Cypress is an end-to-end and component testing framework that runs tests in a real browser. Cypress component testing supports both Webpack and Vite as its dev server bundler.
This guide configures an existing Cypress component testing setup in an Angular project to use Cypress's Vite bundler support instead of Webpack.

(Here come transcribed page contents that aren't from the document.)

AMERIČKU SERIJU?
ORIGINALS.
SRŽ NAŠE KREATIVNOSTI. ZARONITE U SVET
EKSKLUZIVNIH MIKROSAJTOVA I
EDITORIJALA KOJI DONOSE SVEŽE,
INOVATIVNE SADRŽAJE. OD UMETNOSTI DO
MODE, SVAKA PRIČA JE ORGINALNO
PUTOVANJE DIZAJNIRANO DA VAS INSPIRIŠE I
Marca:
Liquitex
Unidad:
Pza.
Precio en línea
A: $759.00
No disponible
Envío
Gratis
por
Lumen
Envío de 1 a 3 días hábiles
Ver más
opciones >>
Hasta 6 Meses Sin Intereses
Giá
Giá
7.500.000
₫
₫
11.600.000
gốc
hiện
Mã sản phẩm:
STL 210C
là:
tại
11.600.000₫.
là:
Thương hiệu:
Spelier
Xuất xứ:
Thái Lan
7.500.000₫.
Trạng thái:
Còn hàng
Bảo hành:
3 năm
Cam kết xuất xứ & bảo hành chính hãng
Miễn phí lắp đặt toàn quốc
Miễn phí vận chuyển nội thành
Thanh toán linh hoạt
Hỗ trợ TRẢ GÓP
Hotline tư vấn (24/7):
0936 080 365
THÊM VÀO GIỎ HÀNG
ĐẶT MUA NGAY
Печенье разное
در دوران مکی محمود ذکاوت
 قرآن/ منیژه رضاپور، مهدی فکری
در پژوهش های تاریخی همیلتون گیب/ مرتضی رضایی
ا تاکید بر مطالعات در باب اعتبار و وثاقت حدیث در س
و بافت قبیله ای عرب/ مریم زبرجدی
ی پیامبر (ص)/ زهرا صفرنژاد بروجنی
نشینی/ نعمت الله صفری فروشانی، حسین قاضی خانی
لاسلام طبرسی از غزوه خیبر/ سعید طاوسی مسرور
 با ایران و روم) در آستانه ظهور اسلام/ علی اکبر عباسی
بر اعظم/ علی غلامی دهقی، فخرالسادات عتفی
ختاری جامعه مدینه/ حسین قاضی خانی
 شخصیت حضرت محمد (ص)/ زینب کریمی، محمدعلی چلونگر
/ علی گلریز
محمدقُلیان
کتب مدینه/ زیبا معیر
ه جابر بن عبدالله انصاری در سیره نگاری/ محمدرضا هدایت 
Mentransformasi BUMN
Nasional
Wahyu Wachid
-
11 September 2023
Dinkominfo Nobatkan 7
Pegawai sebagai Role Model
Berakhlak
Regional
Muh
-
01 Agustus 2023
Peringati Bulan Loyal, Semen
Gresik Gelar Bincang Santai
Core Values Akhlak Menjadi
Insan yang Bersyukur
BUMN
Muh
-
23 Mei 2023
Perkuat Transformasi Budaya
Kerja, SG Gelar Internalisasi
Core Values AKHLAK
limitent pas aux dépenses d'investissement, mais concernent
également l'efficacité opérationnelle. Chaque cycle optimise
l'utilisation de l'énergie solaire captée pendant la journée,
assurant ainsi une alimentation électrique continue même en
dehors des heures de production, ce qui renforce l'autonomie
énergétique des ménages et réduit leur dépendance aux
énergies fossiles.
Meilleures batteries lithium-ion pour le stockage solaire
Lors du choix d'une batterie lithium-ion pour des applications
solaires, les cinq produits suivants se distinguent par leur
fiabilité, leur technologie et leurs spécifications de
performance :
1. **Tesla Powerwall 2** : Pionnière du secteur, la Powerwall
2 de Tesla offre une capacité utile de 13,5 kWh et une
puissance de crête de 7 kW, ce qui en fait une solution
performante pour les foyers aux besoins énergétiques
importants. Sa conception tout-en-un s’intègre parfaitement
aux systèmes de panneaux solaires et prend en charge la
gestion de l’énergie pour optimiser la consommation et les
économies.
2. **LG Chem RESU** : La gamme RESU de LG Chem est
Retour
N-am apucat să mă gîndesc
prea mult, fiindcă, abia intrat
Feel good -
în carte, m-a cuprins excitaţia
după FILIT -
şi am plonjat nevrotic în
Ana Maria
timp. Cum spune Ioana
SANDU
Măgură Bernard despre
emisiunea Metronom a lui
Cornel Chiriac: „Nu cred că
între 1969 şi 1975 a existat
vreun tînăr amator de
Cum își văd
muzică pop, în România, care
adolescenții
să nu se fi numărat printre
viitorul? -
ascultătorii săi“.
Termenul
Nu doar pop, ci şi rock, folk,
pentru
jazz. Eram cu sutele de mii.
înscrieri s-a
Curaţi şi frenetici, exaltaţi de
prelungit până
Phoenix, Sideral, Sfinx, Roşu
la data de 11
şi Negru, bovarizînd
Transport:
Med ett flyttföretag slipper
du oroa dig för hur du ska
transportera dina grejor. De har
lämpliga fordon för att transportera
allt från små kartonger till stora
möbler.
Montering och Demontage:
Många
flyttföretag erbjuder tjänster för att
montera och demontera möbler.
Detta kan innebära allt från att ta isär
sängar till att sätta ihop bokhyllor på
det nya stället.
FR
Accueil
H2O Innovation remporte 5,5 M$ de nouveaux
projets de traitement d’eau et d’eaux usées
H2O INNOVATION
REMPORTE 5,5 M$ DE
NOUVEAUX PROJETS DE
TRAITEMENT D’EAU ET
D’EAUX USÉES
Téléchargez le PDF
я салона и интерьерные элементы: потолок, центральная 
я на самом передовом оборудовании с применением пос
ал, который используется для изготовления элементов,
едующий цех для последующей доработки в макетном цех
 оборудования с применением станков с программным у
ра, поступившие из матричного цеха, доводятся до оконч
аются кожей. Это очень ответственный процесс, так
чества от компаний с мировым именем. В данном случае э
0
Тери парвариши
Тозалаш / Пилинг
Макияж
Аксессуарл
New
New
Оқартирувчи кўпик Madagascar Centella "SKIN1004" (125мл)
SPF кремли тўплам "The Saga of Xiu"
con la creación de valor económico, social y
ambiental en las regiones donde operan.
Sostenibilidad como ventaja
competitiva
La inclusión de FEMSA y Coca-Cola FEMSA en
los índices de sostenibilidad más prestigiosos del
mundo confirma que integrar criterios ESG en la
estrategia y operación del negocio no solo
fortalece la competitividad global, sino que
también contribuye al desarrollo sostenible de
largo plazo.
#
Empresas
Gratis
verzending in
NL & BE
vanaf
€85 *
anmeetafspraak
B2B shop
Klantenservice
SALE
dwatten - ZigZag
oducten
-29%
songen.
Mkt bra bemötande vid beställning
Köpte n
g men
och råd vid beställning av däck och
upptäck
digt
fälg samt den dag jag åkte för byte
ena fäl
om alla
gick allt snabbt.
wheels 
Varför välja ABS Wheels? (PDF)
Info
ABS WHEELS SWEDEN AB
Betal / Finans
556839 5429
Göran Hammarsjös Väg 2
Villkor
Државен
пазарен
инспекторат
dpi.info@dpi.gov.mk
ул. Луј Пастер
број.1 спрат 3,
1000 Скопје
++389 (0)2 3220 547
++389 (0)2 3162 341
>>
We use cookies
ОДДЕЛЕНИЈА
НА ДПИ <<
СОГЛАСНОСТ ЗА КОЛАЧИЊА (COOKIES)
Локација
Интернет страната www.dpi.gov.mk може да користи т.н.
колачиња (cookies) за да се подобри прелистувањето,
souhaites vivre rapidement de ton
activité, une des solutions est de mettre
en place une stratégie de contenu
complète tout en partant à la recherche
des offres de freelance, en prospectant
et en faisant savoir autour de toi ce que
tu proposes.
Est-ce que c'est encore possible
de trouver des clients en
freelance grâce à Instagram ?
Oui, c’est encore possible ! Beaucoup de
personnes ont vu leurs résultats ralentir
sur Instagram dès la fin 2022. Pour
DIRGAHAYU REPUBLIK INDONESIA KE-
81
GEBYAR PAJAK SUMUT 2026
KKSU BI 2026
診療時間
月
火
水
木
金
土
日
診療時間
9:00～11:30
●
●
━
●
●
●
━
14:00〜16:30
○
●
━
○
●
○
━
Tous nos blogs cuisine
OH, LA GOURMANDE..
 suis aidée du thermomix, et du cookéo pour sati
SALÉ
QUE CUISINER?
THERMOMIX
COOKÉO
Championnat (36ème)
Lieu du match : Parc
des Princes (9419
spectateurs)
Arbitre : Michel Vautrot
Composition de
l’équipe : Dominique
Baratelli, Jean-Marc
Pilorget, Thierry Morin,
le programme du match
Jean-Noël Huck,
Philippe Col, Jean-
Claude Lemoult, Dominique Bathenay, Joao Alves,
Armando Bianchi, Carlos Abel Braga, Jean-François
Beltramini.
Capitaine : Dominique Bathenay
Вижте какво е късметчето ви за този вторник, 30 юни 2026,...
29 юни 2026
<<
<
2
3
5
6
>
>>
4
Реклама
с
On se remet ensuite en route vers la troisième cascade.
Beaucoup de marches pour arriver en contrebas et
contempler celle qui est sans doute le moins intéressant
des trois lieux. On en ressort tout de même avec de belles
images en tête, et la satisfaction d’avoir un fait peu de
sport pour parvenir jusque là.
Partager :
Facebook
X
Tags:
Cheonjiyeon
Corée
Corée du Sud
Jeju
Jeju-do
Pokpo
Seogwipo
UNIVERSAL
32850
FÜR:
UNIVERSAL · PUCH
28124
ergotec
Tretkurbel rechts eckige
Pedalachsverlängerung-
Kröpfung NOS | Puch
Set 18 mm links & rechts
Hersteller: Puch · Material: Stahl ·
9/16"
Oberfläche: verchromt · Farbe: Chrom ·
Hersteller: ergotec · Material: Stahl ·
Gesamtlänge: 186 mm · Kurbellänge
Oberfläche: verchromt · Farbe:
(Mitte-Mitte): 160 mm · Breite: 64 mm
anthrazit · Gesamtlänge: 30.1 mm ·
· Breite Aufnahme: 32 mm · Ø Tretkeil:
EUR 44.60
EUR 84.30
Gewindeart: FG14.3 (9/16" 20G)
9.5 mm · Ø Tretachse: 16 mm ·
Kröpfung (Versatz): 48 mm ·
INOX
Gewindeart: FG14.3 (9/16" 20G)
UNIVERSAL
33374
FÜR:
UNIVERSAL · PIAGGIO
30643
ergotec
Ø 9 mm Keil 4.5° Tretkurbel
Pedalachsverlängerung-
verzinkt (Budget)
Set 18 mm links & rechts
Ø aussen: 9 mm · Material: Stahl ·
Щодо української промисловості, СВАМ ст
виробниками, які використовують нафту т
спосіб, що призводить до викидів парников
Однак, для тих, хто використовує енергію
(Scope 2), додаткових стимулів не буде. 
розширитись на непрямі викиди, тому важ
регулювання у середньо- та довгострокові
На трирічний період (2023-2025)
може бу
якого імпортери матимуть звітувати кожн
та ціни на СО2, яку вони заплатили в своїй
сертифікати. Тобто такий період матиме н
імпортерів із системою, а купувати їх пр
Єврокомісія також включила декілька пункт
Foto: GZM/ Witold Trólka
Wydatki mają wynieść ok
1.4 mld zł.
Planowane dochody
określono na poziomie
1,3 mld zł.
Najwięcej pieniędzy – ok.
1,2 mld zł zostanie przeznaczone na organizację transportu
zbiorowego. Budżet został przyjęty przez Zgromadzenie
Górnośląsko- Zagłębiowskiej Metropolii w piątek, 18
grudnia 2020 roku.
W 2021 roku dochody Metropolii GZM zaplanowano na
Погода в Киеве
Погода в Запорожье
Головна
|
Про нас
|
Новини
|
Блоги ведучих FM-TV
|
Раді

Installing the Vite plugin
First, install @analogjs/vite-plugin-angular as a dev dependency so Vite can compile Angular components:
npm install @analogjs/vite-plugin-angular --save-dev
Configuring Cypress
Next, Update cypress.config.ts at the project root to use the Vite bundler:
import { defineConfig } from 'cypress';
import angular from '@analogjs/vite-plugin-angular';
export default defineConfig({
component: {
devServer: {
bundler: 'vite',
// @ts-expect-error Cypress's public types do not yet pair `bundler: 'vite'`
// with `framework: 'angular'`.
framework: 'angular',
viteConfig: {
plugins: [angular({ tsconfig: 'tsconfig.cypress.json' })],
},
},
specPattern: 'src/**/*.cy.ts',
supportFile: 'cypress/support/component.ts',
indexHtmlFile: 'cypress/support/component-index.html',
},
});
Remove any existing Webpack-specific options from the component config.
Updating the support file
Next, update cypress/support/component.ts to import the matching mount adapter. For zoneless projects:
import '@angular/compiler';
import { mount } from 'cypress/angular-zoneless';
declare global {
namespace Cypress {
interface Chainable {
mount: typeof mount;
}
}
}
Cypress.Commands.add('mount', mount);
For zone-based projects:
import 'zone.js';
import 'zone.js/testing';
import '@angular/compiler';
import { mount } from 'cypress/angular';
declare global {
namespace Cypress {
interface Chainable {
mount: typeof mount;
}
}
}
Cypress.Commands.add('mount', mount);
For zoneless projects:
import '@angular/compiler';
import { mount } from 'cypress/angular';
declare global {
namespace Cypress {
interface Chainable {
mount: typeof mount;
}
}
}
Cypress.Commands.add('mount', mount);
Configuring TypeScript
Ensure tsconfig.cypress.json at the project root matches the following:
{
"extends": "./tsconfig.json",
"compilerOptions": {
"outDir": "./out-tsc/cypress",
"target": "es2022",
"types": ["cypress", "node"],
"noPropertyAccessFromIndexSignature": false
},
"include": ["src/**/*.ts", "cypress/**/*.ts"],
"exclude": ["src/**/*.spec.ts", "src/test-setup.ts"]
}
Running tests
Your existing Cypress scripts work without changes:
npm run cypress:open
npm run cypress:run
The dev server now uses Vite, and your existing component specs run unchanged.
Conclusion
With Vite powering the dev server, your specs benefit from faster cold starts and HMR while keeping the Cypress features you rely on — real browser execution, time-travel debugging, automatic retries, cy.intercept network stubbing, and the interactive runner.